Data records
#####

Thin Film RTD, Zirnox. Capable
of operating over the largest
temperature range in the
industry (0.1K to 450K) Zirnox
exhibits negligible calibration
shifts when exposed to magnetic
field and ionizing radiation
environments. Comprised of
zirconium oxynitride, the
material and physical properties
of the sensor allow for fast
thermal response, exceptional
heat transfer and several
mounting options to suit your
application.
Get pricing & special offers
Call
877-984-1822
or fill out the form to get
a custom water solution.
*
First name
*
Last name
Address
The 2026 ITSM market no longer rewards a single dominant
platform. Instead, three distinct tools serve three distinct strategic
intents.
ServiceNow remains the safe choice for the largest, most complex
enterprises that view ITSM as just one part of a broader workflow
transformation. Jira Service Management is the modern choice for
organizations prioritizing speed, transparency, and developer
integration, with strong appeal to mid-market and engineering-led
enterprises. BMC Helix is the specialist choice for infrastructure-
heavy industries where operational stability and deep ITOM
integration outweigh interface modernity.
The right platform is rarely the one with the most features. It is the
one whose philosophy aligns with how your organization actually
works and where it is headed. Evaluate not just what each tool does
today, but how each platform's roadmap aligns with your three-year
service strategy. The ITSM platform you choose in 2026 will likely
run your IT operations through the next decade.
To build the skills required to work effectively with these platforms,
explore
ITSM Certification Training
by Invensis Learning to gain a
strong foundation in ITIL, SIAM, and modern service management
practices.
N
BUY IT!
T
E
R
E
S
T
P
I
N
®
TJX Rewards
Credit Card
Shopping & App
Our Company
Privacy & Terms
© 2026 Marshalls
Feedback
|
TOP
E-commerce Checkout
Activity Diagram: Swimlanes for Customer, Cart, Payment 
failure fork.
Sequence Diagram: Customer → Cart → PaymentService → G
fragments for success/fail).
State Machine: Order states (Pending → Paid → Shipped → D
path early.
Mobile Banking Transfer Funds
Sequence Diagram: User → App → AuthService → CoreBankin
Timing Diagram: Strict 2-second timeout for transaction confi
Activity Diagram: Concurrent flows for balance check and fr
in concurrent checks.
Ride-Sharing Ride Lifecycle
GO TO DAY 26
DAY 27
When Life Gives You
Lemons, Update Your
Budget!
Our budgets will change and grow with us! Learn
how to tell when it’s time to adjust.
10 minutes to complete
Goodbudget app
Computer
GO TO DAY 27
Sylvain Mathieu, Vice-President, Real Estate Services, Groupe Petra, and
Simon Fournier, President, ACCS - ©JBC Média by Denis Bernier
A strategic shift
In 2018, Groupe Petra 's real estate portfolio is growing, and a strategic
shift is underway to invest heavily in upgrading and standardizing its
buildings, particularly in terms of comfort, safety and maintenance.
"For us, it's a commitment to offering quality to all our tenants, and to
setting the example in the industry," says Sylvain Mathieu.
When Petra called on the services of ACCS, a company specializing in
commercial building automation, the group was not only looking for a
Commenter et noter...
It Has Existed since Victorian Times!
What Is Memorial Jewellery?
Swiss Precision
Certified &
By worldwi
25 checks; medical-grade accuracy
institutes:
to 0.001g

#####

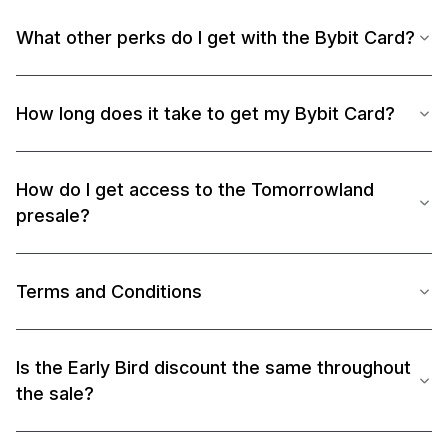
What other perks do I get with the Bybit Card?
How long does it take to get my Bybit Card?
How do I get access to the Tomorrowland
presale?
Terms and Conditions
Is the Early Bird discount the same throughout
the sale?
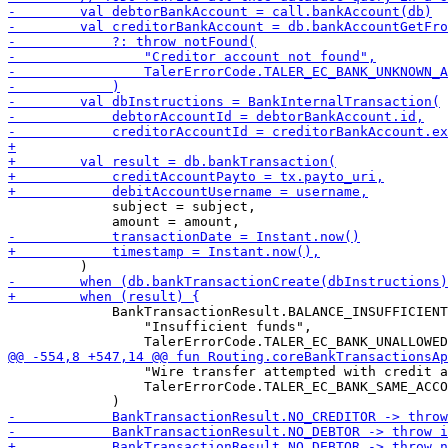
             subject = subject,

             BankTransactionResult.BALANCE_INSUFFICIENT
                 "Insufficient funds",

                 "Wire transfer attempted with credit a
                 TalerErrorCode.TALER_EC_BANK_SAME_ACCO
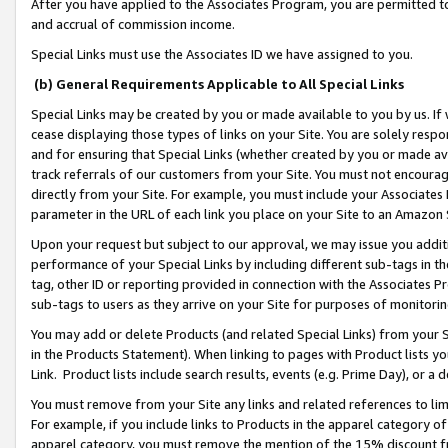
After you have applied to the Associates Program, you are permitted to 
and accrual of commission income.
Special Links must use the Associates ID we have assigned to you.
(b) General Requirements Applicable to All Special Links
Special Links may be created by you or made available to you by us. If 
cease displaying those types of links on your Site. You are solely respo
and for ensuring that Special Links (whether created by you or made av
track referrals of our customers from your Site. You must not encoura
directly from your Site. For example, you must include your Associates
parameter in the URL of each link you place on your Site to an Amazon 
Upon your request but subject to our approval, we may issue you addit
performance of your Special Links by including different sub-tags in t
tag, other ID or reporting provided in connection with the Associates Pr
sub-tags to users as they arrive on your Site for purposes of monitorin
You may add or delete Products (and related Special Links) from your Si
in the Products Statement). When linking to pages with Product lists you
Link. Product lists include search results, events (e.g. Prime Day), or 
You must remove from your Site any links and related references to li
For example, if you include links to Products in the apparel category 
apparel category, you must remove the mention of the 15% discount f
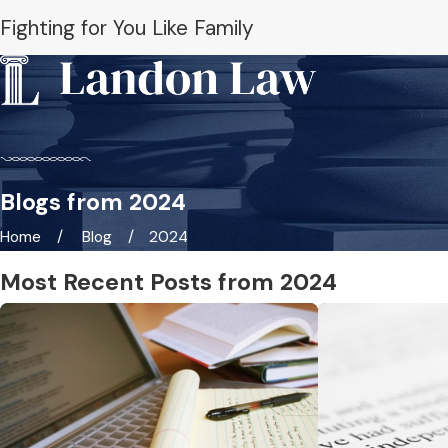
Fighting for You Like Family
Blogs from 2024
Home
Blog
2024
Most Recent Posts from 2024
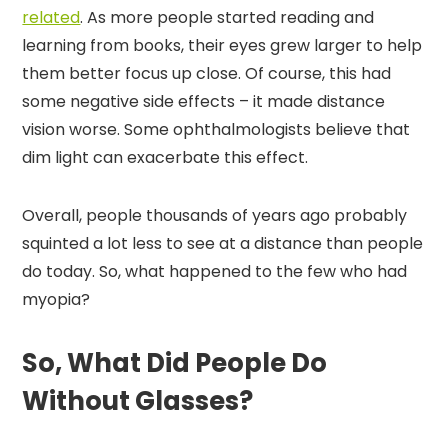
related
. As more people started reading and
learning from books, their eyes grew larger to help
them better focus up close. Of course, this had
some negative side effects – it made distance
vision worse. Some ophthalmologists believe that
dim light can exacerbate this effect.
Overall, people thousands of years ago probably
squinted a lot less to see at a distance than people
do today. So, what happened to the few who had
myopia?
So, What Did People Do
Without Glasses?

#####

* **REQUIRED ACTION**: Looking at the entries above, state how many lines contain "aligns"; give the number alone.

* **SOLUTION**: 2